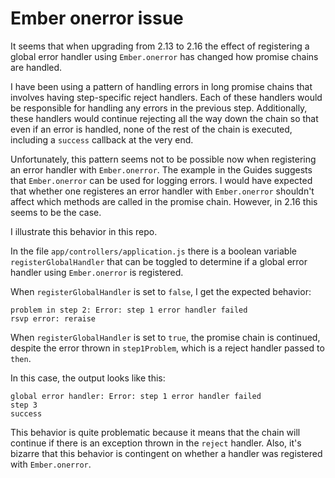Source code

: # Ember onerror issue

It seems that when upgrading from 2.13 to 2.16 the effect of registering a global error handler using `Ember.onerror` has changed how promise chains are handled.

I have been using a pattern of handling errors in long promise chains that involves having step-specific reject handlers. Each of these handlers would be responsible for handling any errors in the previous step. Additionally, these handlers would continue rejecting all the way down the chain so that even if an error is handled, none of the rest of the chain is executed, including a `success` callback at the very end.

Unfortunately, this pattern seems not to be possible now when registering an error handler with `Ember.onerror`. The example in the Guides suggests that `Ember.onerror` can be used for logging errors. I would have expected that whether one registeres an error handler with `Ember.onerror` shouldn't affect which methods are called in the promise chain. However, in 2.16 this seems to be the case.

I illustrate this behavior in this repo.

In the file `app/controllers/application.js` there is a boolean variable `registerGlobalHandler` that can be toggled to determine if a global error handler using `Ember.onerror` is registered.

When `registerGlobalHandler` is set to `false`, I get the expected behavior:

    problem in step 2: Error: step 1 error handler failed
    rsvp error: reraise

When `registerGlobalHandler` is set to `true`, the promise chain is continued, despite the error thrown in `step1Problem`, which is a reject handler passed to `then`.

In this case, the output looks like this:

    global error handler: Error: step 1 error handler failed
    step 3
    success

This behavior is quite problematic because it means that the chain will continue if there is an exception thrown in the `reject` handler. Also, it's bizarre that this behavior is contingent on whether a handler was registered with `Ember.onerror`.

#####

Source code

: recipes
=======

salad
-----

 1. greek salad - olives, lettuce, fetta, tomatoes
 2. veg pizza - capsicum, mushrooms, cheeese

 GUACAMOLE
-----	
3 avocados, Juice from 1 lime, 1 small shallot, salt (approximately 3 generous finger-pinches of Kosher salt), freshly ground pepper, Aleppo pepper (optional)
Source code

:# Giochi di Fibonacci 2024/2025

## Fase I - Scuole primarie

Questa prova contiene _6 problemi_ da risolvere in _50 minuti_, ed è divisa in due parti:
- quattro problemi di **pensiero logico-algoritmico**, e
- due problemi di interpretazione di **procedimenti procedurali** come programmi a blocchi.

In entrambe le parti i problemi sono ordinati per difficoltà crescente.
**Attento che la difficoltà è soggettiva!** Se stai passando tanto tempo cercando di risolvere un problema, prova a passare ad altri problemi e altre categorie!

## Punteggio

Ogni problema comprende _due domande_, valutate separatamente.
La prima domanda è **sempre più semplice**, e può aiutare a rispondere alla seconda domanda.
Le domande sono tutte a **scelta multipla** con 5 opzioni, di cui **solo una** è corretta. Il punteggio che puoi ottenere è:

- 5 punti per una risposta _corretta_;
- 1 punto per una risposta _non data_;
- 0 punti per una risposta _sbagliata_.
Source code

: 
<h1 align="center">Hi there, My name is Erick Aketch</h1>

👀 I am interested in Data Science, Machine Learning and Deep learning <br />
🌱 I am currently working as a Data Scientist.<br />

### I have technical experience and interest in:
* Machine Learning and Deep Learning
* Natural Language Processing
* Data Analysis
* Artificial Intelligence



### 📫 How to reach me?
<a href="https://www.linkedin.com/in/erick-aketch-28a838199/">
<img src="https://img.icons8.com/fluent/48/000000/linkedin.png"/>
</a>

#####

Each line of the entries above that has the word "whether" is to be copied.

#### [Solved problem]
Unfortunately, this pattern seems not to be possible now when registering an error handler with `Ember.onerror`. The example in the Guides suggests that `Ember.onerror` can be used for logging errors. I would have expected that whether one registeres an error handler with `Ember.onerror` shouldn't affect which methods are called in the promise chain. However, in 2.16 this seems to be the case.
This behavior is quite problematic because it means that the chain will continue if there is an exception thrown in the `reject` handler. Also, it's bizarre that this behavior is contingent on whether a handler was registered with `Ember.onerror`.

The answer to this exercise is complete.